Of course, you could do some kind of stepped or splined lap joint, maybe? But, it’s gonna start getting complicated quickly.

-- John F. SoCal transplant, chewer uppper of good wood

View Firewood's profile

Firewood

1091 posts in 2265 days


#4 posted 01-22-2020 02:50 PM

I think transitioing the legs to hardwood is a bad idea. I used bench bolts to put my bench frame together. I then glued blocks to the underside of the top and pinned it to the legs with dowels. I can easily take it apart if I ever have to. It is rock solid. If you have SYP available in your area (unfortunately, I don’t), it makes a great bench material. Also, you mentioned using 2×4 material. You might want to consider looking at 2×10 stock instead and ripping your pieces from that to avoid the pith. The end result will be more IMHO.

-- Mike - Waukesha, WI

View Woodknack's profile

Woodknack

13056 posts in 3011 days


#5 posted 01-22-2020 03:18 PM

To answer the question, half laps or scarf joints, but I agree that you are needlessly complicating things. Either use a harder wood or live with the pine.

-- Rick M, http://thewoodknack.blogspot.com/

View AndyJ1s's profile

AndyJ1s

146 posts in 386 days


#6 posted 01-22-2020 06:54 PM

In soft wood, I think wedged tenons would work out better in the long run than pegged tenons. You can always fit new wedges if the wood in the joint compresses too much over time. Just leave plenty of tenon proud of the wedge’s mortise, to prevent blowing out during use.

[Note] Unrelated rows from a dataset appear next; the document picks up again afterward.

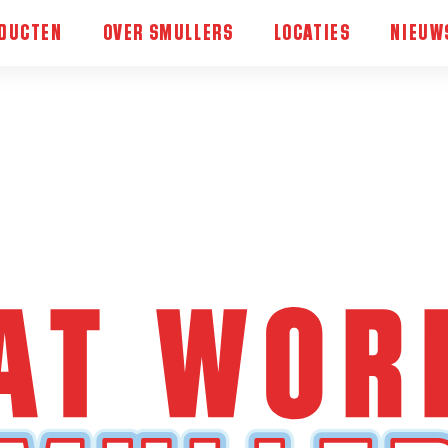
DUCTEN
OVER SMULLERS
LOCATIES
NIEUW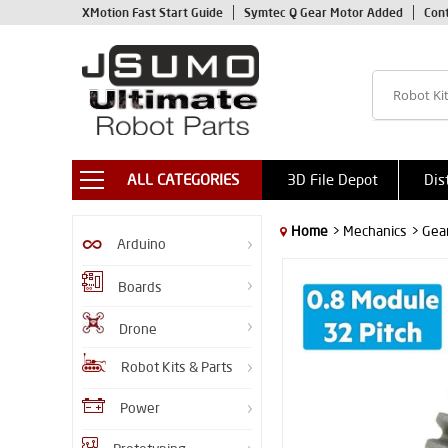
XMotion Fast Start Guide
Symtec Q Gear Motor Added
Con
ALL CATEGORIES
3D File Depot
Dis
Home
> Mechanics
> Gea
Arduino
Boards
Drone
Robot Kits & Parts
Power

I have a set of bunk beds my grandfather built for my father in 1939, and heavily used ever since. All soft wood. Wedged tenons are used to fasten the sides to the ends. Still tight and sturdy.

Andy

-- Andy - Arlington TX

View Popsplinter's profile

Popsplinter

2 posts in 356 days


#7 posted 01-30-2020 02:43 PM

I built a Ron Paulk style plywood bench using only 1/2” plywood. It came out perfect. I reinforced the top with glued in hardwood strips on the underside for dog holes and added a inset router plate.

For the legs, I used SYP 2×10’s ripped down to 3” wide. Before glueing 2 halves together, creating a 3×3 leg post, I cut dadoes to accept the lower rail by employing a bridle joint. No screws. Just glue. The joint has been rock solid for 6 years now.